Voilà à quoi s’appliquera la proposition massive faite par Charles de Gaulle dans les toutes dernières pages de Vers l’armée de métier… Proposition tellement massive qu’André Pironneau choisira de la présenter au milieu d’un long extrait qu’il publie dès le 2 mai 1934 dans L’Écho de Paris, trois jours avant la publication officielle du livre qui date, elle, du 5 mai 1934.

« Voix consultative » ou « voix délibérative », tout cela allait être balayé en un trait de plume ou par un coup de sabre, et la République aussi si possible… et pour le même prix… Nous y reviendrons en temps utile.

Pour bien comprendre en quoi la doctrine du « chef de guerre » de ce De Gaulle des années trente venait s’aligner sur les pratiques alors en cours de Mussolini en Italie (31 octobre 1922 ), et d’Hitler en Allemagne (30 janvier 1933), il ne sera pas inutile de reprendre l’analyse fournie par Frédéric Guelton de la timidité avec laquelle les grands chefs militaires français avaient essayé d’obtenir des responsables civils du plus haut niveau, la transformation de leur voix simplement « consultative » en une voix « délibérative ». Eux ne pensaient pas du tout à la « dictature militaire » qui serait la revendication principale de Charles de Gaulle dans Vers l’armée de métier.

Puisque ce livre vient tout juste d’être réédité (Perrin, 2025), chacun et chacune peuvent se le procurer et s’y plonger… en gardant les yeux et l’intelligence bien ouverts, si possible.
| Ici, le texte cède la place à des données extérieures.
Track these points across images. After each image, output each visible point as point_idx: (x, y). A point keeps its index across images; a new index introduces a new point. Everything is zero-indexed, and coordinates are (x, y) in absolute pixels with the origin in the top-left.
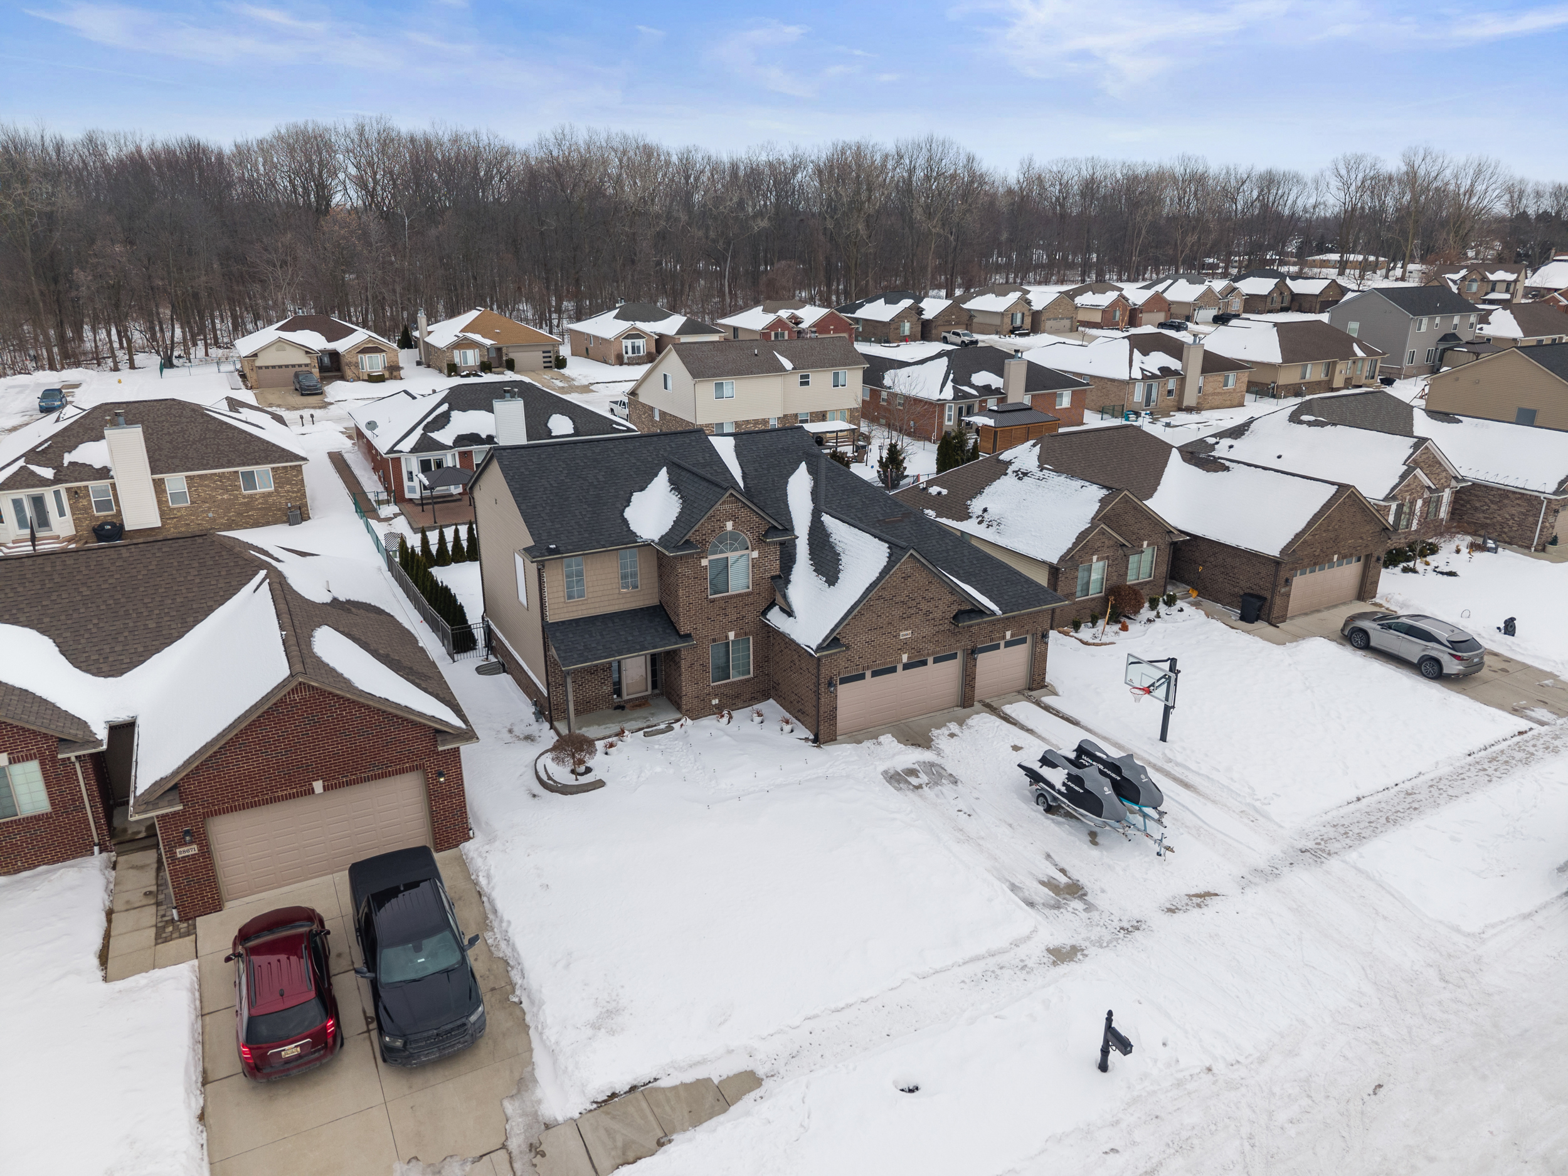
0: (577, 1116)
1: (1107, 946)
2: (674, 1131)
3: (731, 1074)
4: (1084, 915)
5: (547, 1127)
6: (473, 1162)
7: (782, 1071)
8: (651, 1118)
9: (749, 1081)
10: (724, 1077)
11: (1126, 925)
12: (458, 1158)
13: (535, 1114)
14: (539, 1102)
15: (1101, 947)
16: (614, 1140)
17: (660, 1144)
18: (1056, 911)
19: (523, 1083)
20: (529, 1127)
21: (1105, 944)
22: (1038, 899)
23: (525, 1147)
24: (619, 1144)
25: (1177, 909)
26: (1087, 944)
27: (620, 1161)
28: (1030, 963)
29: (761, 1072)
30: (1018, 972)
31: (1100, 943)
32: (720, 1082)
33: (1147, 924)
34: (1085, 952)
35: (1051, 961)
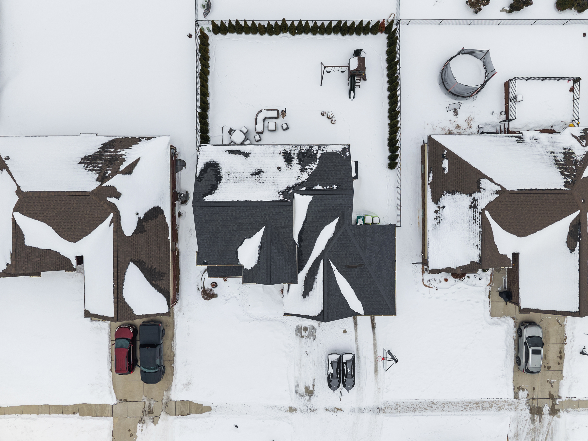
0: (176, 401)
1: (303, 413)
2: (191, 413)
3: (207, 406)
4: (306, 401)
5: (170, 400)
6: (156, 402)
7: (216, 410)
8: (189, 408)
9: (209, 409)
10: (205, 406)
11: (312, 409)
12: (154, 400)
13: (169, 397)
14: (170, 394)
15: (301, 412)
16: (181, 410)
17: (188, 414)
18: (300, 397)
19: (169, 389)
20: (167, 399)
21: (302, 412)
22: (300, 392)
23: (165, 403)
24: (181, 411)
25: (329, 410)
26: (299, 410)
27: (180, 414)
28: (282, 409)
29: (212, 408)
30: (278, 410)
31: (302, 411)
32: (204, 406)
33: (317, 411)
34: (297, 412)
35: (287, 410)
Dans l’immédiat, reprenons le texte de Frédéric Guelton :
« Le plus ardent défenseur de l'accès des chefs militaires à la « voix délibérative » est le général Weygand, qui occupe le poste le plus élevé de la hiérarchie militaire française, c'est-à-dire celui de vice-président du Conseil supérieur de la guerre. S'adressant à Daladier sur cette question en février 1933, il déclare, d'après le compte rendu qu'il en dresse dans son journal personnel :
« CSDN : Je demande qu'il soit réduit et que les soldats y aient droit de vote. Il m'oppose l'autorité supérieure du Gouvernement. Je réponds qu'elle existe toujours, le CSDN ne donnant que des avis, et que la chose ridicule aujourd'hui et surtout malhonnête est que le Conseil des ministres (en fait le CSDN n'est pas autre chose du point de vue des votes) se donne des avis à lui-même. Il le reconnaît.  » (Idem, page 4)
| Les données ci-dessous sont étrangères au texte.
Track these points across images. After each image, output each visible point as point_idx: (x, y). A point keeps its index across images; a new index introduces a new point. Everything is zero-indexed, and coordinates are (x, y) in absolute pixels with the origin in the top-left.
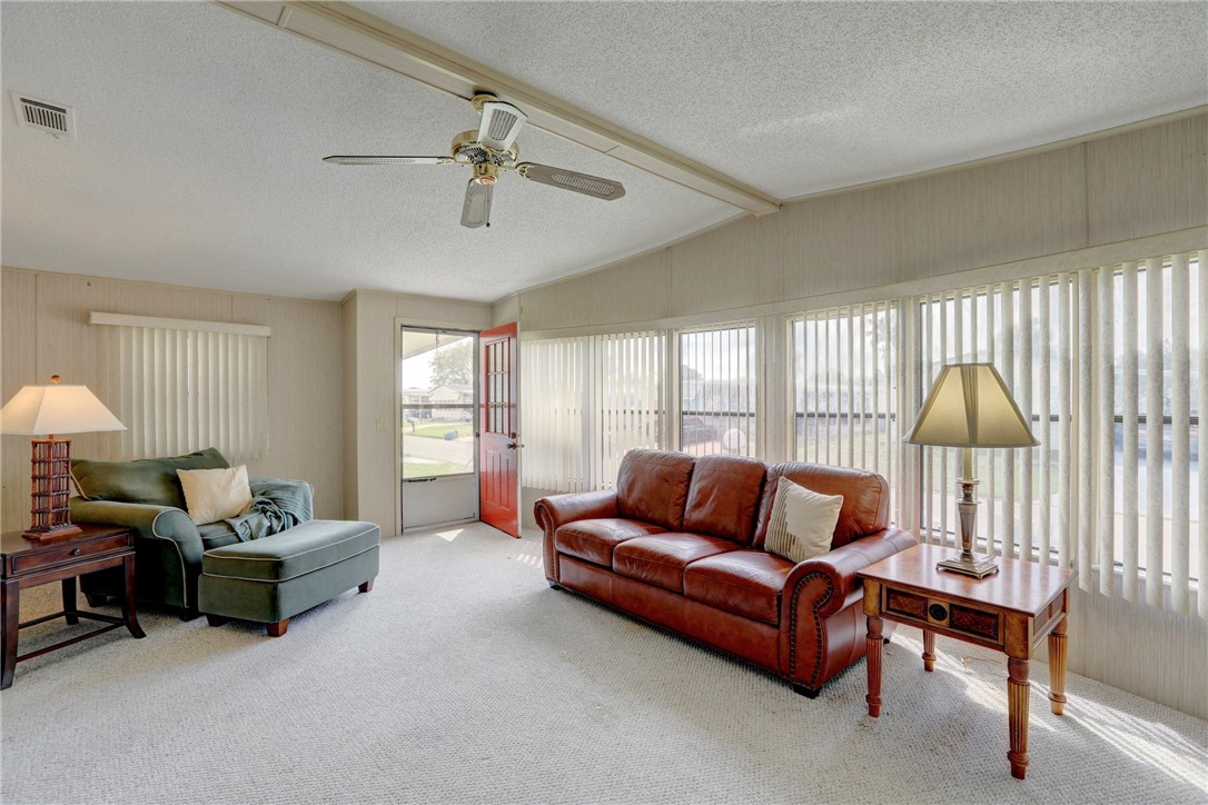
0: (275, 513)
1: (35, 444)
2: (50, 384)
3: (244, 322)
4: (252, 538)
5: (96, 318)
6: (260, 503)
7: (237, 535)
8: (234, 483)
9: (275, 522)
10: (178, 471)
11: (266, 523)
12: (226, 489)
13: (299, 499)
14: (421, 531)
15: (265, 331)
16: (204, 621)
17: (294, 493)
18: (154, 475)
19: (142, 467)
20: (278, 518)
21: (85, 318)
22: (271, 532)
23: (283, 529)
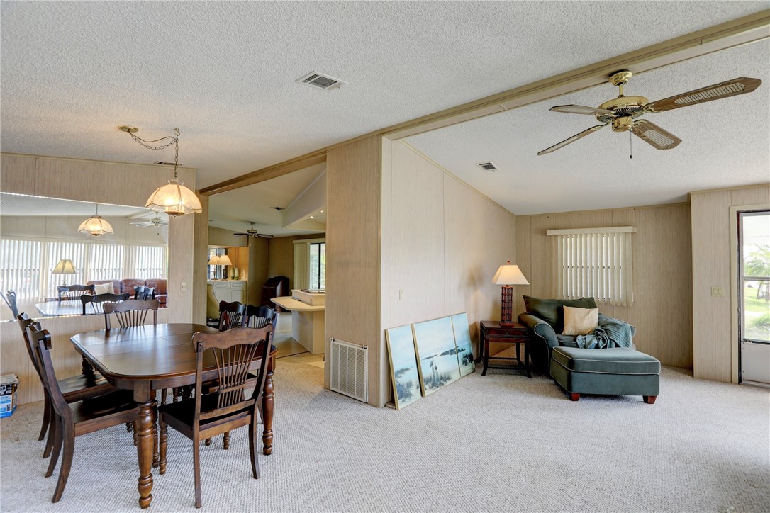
0: (603, 337)
1: (503, 288)
2: (506, 264)
3: (619, 225)
4: (585, 347)
5: (549, 233)
6: (599, 330)
7: (577, 344)
8: (587, 317)
9: (601, 342)
10: (564, 306)
11: (595, 342)
12: (583, 319)
13: (622, 333)
14: (762, 387)
15: (630, 229)
16: (553, 382)
17: (618, 329)
18: (554, 307)
19: (549, 303)
20: (604, 341)
21: (544, 232)
22: (597, 347)
23: (605, 347)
Nous sommes donc en février 1933. Tous ces débats, Charles de Gaulle les suit de près. Il est très bien placé pour le faire. Mais rappelons que nous sommes là dans le « secret » des notes prises par Weygand, et amusons-nous un peu de la suite. Elle montre le peu de cas que le général faisait du président du Conseil, Édouard Daladier, mais aussi en quoi Weygand se range très tranquillement dans le cadre de la lutte des classes :
« Mais la vieille Cocotte a dit qu'on ne pouvait pas exclure maintenant des membres du Gouvernement du CSDN, car ils en font déjà partie et cela serait désobligeant et que des "techniciens" ne pourraient pas avoir de droit de vote ! J'estime beaucoup les techniciens, mais entre un ouvrier électricien et le Général qui aura la charge de commander des millions d'hommes à la frontière et devant les responsabilités duquel toutes les autres tomberont, il y a une certaine différence et le second peut être admis au vote dans le Conseil. En attendant la réforme, le CSDN n'est qu'une triste plaisanterie quand il s'agit d'y traiter des choses sérieuses. » (Idem, page 4)
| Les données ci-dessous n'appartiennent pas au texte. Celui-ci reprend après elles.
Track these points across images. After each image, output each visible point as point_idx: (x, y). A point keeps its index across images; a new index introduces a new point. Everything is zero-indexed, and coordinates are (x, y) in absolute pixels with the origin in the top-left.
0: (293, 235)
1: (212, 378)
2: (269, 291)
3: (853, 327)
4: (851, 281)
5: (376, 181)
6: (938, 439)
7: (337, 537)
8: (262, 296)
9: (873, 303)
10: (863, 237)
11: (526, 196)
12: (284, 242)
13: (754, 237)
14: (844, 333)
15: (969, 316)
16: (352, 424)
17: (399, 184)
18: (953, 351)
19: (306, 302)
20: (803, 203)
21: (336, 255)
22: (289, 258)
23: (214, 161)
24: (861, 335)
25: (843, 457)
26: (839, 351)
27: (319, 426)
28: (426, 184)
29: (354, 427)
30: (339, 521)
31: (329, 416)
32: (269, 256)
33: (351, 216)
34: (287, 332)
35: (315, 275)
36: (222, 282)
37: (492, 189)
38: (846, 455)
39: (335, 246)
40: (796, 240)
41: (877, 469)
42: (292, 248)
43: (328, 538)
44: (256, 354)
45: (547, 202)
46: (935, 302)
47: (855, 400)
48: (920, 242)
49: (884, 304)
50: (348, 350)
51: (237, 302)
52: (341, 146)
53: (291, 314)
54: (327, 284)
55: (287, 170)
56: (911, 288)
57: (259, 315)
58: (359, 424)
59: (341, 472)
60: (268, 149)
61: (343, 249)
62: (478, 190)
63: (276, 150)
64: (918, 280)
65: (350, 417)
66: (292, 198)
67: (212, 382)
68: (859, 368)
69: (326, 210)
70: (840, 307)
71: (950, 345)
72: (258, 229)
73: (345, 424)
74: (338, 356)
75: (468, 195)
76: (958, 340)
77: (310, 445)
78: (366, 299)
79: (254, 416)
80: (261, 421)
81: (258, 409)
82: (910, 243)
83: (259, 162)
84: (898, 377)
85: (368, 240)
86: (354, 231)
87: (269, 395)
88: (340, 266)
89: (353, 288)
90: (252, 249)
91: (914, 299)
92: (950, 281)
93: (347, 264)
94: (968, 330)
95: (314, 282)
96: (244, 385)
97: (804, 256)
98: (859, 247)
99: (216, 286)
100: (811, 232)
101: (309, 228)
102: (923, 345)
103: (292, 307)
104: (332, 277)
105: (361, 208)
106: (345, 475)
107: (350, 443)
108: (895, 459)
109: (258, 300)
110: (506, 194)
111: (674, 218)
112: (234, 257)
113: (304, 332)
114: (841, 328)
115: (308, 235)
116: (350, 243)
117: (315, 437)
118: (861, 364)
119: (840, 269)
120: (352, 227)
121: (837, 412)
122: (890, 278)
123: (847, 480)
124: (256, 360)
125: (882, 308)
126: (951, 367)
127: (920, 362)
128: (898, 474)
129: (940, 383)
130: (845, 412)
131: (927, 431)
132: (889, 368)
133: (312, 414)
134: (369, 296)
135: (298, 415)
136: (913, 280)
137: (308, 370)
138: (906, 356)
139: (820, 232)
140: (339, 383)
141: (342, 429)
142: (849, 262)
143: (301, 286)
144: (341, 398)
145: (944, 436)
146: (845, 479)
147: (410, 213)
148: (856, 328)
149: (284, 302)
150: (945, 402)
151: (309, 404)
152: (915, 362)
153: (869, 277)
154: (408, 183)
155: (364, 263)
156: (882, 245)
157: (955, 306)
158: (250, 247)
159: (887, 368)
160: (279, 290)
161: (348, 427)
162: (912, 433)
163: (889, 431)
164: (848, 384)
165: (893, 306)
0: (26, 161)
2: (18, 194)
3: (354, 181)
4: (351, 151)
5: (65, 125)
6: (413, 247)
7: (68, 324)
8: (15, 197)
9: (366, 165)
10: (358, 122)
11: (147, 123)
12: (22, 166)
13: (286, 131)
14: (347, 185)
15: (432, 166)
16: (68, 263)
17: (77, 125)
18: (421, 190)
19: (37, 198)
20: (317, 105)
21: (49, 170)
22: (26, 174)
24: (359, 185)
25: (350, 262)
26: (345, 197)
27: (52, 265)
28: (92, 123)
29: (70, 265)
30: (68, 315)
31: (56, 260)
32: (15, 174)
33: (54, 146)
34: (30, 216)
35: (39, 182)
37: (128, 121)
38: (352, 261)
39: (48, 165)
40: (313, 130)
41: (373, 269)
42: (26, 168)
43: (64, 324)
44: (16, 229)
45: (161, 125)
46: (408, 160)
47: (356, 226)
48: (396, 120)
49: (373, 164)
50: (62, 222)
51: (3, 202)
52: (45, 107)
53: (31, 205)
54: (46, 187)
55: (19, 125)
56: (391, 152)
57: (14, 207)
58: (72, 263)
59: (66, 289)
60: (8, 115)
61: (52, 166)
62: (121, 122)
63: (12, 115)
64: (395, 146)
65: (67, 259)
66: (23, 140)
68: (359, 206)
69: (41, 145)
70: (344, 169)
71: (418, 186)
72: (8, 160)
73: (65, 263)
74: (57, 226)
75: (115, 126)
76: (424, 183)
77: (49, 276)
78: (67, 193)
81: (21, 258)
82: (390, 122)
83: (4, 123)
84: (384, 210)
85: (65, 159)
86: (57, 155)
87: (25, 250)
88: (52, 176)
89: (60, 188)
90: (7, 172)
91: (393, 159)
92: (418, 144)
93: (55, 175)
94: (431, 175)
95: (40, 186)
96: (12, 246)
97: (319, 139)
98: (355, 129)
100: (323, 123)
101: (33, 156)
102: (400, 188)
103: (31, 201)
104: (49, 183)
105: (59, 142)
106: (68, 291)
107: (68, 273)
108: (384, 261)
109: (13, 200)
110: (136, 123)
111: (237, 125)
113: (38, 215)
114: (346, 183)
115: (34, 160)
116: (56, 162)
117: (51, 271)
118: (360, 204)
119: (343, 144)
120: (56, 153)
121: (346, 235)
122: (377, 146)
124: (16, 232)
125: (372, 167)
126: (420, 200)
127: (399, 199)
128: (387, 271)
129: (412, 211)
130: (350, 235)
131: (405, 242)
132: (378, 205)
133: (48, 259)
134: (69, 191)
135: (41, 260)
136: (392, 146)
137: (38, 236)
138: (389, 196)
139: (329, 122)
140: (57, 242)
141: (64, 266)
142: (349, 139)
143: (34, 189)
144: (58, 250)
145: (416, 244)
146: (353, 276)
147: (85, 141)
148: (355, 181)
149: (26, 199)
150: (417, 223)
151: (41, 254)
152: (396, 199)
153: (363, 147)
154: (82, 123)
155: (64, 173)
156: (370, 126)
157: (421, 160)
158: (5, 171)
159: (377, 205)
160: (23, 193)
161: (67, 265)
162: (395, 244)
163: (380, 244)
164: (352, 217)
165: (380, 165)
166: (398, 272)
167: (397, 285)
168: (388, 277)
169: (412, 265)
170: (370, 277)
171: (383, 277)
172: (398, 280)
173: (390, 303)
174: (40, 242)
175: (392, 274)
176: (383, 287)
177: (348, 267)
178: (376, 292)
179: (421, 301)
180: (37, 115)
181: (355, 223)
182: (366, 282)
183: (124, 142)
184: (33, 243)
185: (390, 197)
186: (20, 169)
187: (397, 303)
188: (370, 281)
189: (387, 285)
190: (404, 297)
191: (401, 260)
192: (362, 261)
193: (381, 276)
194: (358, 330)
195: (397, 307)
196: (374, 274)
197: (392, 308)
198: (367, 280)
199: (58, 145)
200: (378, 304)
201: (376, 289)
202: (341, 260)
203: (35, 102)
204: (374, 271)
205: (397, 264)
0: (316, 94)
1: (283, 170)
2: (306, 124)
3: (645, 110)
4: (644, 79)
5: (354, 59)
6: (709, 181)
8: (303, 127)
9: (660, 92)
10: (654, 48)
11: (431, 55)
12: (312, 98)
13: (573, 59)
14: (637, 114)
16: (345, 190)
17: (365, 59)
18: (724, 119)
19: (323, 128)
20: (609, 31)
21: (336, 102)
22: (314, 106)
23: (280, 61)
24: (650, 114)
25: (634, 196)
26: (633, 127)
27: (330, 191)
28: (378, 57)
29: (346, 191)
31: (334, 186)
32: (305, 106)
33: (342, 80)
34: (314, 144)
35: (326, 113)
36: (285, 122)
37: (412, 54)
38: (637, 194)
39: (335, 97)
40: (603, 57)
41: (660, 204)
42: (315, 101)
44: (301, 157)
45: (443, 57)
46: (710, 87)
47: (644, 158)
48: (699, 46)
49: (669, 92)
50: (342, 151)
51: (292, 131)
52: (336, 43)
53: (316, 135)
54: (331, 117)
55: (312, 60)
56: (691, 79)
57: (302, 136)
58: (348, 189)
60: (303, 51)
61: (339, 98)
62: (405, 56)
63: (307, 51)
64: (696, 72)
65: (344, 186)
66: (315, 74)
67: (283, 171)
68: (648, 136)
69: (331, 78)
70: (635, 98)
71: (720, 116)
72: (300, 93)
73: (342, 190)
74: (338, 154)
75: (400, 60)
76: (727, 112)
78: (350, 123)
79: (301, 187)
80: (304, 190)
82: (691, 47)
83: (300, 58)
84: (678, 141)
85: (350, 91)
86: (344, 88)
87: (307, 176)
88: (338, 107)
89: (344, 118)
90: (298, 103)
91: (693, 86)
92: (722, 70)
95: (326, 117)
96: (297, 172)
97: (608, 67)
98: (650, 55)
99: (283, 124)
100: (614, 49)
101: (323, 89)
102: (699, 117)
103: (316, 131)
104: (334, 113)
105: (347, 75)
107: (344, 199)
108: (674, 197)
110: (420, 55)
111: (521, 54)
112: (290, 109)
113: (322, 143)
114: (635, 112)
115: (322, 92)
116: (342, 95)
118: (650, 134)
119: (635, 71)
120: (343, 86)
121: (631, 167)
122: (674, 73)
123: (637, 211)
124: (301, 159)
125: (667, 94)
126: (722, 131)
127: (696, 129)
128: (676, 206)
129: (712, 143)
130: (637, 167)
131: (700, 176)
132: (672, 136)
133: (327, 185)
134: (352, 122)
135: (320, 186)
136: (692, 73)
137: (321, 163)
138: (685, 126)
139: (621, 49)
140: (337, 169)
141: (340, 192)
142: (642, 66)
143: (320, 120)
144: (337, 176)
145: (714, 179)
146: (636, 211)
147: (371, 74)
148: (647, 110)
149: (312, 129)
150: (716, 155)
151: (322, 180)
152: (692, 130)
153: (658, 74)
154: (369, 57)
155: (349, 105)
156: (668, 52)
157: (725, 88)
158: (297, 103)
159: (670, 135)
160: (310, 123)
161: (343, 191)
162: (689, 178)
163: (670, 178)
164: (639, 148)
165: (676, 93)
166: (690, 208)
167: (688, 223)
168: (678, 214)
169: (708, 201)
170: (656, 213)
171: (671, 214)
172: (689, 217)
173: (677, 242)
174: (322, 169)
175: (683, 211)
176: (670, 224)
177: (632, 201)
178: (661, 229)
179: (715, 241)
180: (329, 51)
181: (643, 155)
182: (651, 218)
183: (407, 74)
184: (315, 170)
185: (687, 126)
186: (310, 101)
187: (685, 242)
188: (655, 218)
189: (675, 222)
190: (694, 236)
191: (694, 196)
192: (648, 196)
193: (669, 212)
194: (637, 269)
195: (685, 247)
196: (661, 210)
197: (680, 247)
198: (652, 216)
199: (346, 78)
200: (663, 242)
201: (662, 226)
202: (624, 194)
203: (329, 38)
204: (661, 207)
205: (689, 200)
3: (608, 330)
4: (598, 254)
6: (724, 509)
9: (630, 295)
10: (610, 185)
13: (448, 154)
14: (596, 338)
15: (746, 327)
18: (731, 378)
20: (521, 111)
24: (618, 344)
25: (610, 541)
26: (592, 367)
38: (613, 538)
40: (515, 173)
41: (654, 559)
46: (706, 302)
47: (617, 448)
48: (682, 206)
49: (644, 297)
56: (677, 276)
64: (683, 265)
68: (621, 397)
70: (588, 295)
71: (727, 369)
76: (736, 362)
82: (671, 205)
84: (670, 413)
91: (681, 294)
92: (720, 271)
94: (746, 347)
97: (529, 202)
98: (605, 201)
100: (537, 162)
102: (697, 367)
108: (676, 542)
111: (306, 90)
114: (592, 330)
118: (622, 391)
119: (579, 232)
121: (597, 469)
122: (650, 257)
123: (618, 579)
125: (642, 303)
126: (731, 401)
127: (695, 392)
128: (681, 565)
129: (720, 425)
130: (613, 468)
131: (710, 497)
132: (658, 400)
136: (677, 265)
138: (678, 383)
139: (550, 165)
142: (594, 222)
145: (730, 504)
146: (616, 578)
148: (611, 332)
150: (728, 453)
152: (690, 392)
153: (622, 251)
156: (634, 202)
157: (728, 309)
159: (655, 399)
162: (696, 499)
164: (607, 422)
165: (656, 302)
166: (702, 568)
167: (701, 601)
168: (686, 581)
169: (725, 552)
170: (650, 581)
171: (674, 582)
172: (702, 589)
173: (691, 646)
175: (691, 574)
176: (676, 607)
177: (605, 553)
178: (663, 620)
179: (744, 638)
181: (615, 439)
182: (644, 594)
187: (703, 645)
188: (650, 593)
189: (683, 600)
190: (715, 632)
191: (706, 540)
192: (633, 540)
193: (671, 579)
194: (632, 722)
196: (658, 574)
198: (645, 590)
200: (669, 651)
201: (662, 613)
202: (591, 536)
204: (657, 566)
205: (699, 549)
Laissons le mot de la fin à Frédéric Guelton :
« En dépit de la force et de la régularité de ses offensives, voire de ses attaques qui durent jusqu'en janvier 1935, Weygand échoue. »

Et puis encore ceci :
« En définitive, il apparaît assez clairement que pendant les années trente, les militaires, chefs d'état-major des différentes armées et vice-présidents des différents conseils supérieurs, que sont Weygand, Durand-Viel, Hergault, Denain, estiment qu'ils doivent légitimement et légalement avoir accès au niveau politique de la décision en matière de défense nationale. Ce droit leur est refusé par un pouvoir politique qui, s'estimant seul responsable de la direction de la guerre – y compris dans sa phase pacifique de préparation –, les cantonne dans un rôle d'exécution technique. » (Idem, pages 4-5)

Rien qu’en passant, signalons que l’élimination de Jean Moulin par Charles de Gaulle en juin 1943 dépend, en partie, de cette même problématique des rapports entre le civil et le militaire.